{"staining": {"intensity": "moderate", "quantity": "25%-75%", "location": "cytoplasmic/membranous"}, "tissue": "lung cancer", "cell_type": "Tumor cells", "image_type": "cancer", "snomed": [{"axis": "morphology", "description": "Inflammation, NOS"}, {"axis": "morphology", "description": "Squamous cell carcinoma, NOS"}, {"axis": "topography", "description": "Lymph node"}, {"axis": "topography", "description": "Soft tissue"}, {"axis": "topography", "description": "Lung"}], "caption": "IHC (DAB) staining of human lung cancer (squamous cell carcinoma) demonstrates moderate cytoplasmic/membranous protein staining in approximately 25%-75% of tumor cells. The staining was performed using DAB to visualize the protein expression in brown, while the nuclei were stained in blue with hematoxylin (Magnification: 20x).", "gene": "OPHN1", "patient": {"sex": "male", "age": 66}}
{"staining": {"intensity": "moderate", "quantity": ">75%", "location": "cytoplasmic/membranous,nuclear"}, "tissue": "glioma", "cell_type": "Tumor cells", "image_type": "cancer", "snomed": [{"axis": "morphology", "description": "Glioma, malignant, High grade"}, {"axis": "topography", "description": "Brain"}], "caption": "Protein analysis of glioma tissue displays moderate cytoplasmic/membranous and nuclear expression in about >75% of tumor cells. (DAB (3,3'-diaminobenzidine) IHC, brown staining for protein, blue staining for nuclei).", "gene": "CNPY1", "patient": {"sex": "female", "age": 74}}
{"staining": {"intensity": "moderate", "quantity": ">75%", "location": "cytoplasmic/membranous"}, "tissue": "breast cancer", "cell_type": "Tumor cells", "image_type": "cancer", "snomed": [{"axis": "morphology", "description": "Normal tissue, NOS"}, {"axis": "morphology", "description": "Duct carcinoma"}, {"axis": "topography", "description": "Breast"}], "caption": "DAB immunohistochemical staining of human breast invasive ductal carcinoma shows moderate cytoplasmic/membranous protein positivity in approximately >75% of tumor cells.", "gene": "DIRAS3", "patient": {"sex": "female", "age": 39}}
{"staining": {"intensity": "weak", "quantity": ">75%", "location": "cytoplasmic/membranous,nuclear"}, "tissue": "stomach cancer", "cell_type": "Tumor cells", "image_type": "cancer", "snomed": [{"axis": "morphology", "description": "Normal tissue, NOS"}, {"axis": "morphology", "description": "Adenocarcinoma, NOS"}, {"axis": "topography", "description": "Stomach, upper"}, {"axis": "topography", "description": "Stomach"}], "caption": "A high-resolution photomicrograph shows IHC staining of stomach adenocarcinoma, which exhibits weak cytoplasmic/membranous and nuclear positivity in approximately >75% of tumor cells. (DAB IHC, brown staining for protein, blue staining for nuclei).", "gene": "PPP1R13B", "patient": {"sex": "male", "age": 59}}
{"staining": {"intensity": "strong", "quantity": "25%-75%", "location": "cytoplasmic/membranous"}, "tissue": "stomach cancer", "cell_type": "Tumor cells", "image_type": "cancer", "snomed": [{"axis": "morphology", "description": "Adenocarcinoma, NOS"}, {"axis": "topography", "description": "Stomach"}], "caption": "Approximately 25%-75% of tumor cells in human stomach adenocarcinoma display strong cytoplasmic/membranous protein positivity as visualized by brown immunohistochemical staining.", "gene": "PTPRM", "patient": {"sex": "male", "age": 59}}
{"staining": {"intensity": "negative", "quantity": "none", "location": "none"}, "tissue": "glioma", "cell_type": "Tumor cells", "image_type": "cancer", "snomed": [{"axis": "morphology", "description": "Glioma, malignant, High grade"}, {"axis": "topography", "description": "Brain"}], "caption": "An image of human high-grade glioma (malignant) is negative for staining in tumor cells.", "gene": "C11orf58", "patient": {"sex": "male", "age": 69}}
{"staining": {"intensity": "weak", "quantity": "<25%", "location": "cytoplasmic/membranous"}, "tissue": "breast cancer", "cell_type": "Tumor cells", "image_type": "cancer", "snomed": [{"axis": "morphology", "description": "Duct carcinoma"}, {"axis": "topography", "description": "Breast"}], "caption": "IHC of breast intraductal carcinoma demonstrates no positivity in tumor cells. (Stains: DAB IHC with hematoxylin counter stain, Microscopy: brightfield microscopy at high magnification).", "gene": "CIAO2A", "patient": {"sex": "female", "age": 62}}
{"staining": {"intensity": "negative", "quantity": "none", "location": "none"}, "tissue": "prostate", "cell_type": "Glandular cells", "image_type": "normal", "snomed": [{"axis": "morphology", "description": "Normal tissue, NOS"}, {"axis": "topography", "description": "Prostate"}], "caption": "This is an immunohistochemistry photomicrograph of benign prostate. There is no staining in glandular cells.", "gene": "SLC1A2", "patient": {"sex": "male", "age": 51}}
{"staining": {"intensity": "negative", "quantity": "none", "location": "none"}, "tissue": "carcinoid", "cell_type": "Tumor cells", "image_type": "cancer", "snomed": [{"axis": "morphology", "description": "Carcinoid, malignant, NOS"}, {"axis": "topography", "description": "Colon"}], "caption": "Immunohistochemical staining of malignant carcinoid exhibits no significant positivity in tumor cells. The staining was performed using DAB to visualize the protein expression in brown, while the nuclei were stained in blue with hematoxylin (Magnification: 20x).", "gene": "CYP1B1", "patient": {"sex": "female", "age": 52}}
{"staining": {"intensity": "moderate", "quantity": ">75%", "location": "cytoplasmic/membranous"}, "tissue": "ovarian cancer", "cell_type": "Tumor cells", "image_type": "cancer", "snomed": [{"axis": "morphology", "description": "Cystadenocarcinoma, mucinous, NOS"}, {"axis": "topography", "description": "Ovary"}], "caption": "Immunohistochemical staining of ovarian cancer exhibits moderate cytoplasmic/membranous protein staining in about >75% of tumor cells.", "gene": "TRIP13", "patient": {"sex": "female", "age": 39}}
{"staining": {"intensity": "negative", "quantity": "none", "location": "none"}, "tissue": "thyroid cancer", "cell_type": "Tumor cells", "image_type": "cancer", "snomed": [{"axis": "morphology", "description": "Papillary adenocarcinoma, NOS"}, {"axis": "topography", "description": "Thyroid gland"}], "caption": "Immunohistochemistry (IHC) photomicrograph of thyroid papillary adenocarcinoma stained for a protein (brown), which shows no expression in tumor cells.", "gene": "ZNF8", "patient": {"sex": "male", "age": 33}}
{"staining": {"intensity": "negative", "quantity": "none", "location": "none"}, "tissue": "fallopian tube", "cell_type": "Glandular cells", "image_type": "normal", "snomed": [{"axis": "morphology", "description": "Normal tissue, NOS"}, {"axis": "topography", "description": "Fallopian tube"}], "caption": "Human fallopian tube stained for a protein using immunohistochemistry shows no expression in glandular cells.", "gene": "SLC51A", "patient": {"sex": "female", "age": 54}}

— Assigned task —
Print all of the lines above so that each one matches its original exactly.

— Your response —
{"staining": {"intensity": "moderate", "quantity": "25%-75%", "location": "cytoplasmic/membranous"}, "tissue": "lung cancer", "cell_type": "Tumor cells", "image_type": "cancer", "snomed": [{"axis": "morphology", "description": "Inflammation, NOS"}, {"axis": "morphology", "description": "Squamous cell carcinoma, NOS"}, {"axis": "topography", "description": "Lymph node"}, {"axis": "topography", "description": "Soft tissue"}, {"axis": "topography", "description": "Lung"}], "caption": "IHC (DAB) staining of human lung cancer (squamous cell carcinoma) demonstrates moderate cytoplasmic/membranous protein staining in approximately 25%-75% of tumor cells. The staining was performed using DAB to visualize the protein expression in brown, while the nuclei were stained in blue with hematoxylin (Magnification: 20x).", "gene": "OPHN1", "patient": {"sex": "male", "age": 66}}
{"staining": {"intensity": "moderate", "quantity": ">75%", "location": "cytoplasmic/membranous,nuclear"}, "tissue": "glioma", "cell_type": "Tumor cells", "image_type": "cancer", "snomed": [{"axis": "morphology", "description": "Glioma, malignant, High grade"}, {"axis": "topography", "description": "Brain"}], "caption": "Protein analysis of glioma tissue displays moderate cytoplasmic/membranous and nuclear expression in about >75% of tumor cells. (DAB (3,3'-diaminobenzidine) IHC, brown staining for protein, blue staining for nuclei).", "gene": "CNPY1", "patient": {"sex": "female", "age": 74}}
{"staining": {"intensity": "moderate", "quantity": ">75%", "location": "cytoplasmic/membranous"}, "tissue": "breast cancer", "cell_type": "Tumor cells", "image_type": "cancer", "snomed": [{"axis": "morphology", "description": "Normal tissue, NOS"}, {"axis": "morphology", "description": "Duct carcinoma"}, {"axis": "topography", "description": "Breast"}], "caption": "DAB immunohistochemical staining of human breast invasive ductal carcinoma shows moderate cytoplasmic/membranous protein positivity in approximately >75% of tumor cells.", "gene": "DIRAS3", "patient": {"sex": "female", "age": 39}}
{"staining": {"intensity": "weak", "quantity": ">75%", "location": "cytoplasmic/membranous,nuclear"}, "tissue": "stomach cancer", "cell_type": "Tumor cells", "image_type": "cancer", "snomed": [{"axis": "morphology", "description": "Normal tissue, NOS"}, {"axis": "morphology", "description": "Adenocarcinoma, NOS"}, {"axis": "topography", "description": "Stomach, upper"}, {"axis": "topography", "description": "Stomach"}], "caption": "A high-resolution photomicrograph shows IHC staining of stomach adenocarcinoma, which exhibits weak cytoplasmic/membranous and nuclear positivity in approximately >75% of tumor cells. (DAB IHC, brown staining for protein, blue staining for nuclei).", "gene": "PPP1R13B", "patient": {"sex": "male", "age": 59}}
{"staining": {"intensity": "strong", "quantity": "25%-75%", "location": "cytoplasmic/membranous"}, "tissue": "stomach cancer", "cell_type": "Tumor cells", "image_type": "cancer", "snomed": [{"axis": "morphology", "description": "Adenocarcinoma, NOS"}, {"axis": "topography", "description": "Stomach"}], "caption": "Approximately 25%-75% of tumor cells in human stomach adenocarcinoma display strong cytoplasmic/membranous protein positivity as visualized by brown immunohistochemical staining.", "gene": "PTPRM", "patient": {"sex": "male", "age": 59}}
{"staining": {"intensity": "negative", "quantity": "none", "location": "none"}, "tissue": "glioma", "cell_type": "Tumor cells", "image_type": "cancer", "snomed": [{"axis": "morphology", "description": "Glioma, malignant, High grade"}, {"axis": "topography", "description": "Brain"}], "caption": "An image of human high-grade glioma (malignant) is negative for staining in tumor cells.", "gene": "C11orf58", "patient": {"sex": "male", "age": 69}}
{"staining": {"intensity": "weak", "quantity": "<25%", "location": "cytoplasmic/membranous"}, "tissue": "breast cancer", "cell_type": "Tumor cells", "image_type": "cancer", "snomed": [{"axis": "morphology", "description": "Duct carcinoma"}, {"axis": "topography", "description": "Breast"}], "caption": "IHC of breast intraductal carcinoma demonstrates no positivity in tumor cells. (Stains: DAB IHC with hematoxylin counter stain, Microscopy: brightfield microscopy at high magnification).", "gene": "CIAO2A", "patient": {"sex": "female", "age": 62}}
{"staining": {"intensity": "negative", "quantity": "none", "location": "none"}, "tissue": "prostate", "cell_type": "Glandular cells", "image_type": "normal", "snomed": [{"axis": "morphology", "description": "Normal tissue, NOS"}, {"axis": "topography", "description": "Prostate"}], "caption": "This is an immunohistochemistry photomicrograph of benign prostate. There is no staining in glandular cells.", "gene": "SLC1A2", "patient": {"sex": "male", "age": 51}}
{"staining": {"intensity": "negative", "quantity": "none", "location": "none"}, "tissue": "carcinoid", "cell_type": "Tumor cells", "image_type": "cancer", "snomed": [{"axis": "morphology", "description": "Carcinoid, malignant, NOS"}, {"axis": "topography", "description": "Colon"}], "caption": "Immunohistochemical staining of malignant carcinoid exhibits no significant positivity in tumor cells. The staining was performed using DAB to visualize the protein expression in brown, while the nuclei were stained in blue with hematoxylin (Magnification: 20x).", "gene": "CYP1B1", "patient": {"sex": "female", "age": 52}}
{"staining": {"intensity": "moderate", "quantity": ">75%", "location": "cytoplasmic/membranous"}, "tissue": "ovarian cancer", "cell_type": "Tumor cells", "image_type": "cancer", "snomed": [{"axis": "morphology", "description": "Cystadenocarcinoma, mucinous, NOS"}, {"axis": "topography", "description": "Ovary"}], "caption": "Immunohistochemical staining of ovarian cancer exhibits moderate cytoplasmic/membranous protein staining in about >75% of tumor cells.", "gene": "TRIP13", "patient": {"sex": "female", "age": 39}}
{"staining": {"intensity": "negative", "quantity": "none", "location": "none"}, "tissue": "thyroid cancer", "cell_type": "Tumor cells", "image_type": "cancer", "snomed": [{"axis": "morphology", "description": "Papillary adenocarcinoma, NOS"}, {"axis": "topography", "description": "Thyroid gland"}], "caption": "Immunohistochemistry (IHC) photomicrograph of thyroid papillary adenocarcinoma stained for a protein (brown), which shows no expression in tumor cells.", "gene": "ZNF8", "patient": {"sex": "male", "age": 33}}
{"staining": {"intensity": "negative", "quantity": "none", "location": "none"}, "tissue": "fallopian tube", "cell_type": "Glandular cells", "image_type": "normal", "snomed": [{"axis": "morphology", "description": "Normal tissue, NOS"}, {"axis": "topography", "description": "Fallopian tube"}], "caption": "Human fallopian tube stained for a protein using immunohistochemistry shows no expression in glandular cells.", "gene": "SLC51A", "patient": {"sex": "female", "age": 54}}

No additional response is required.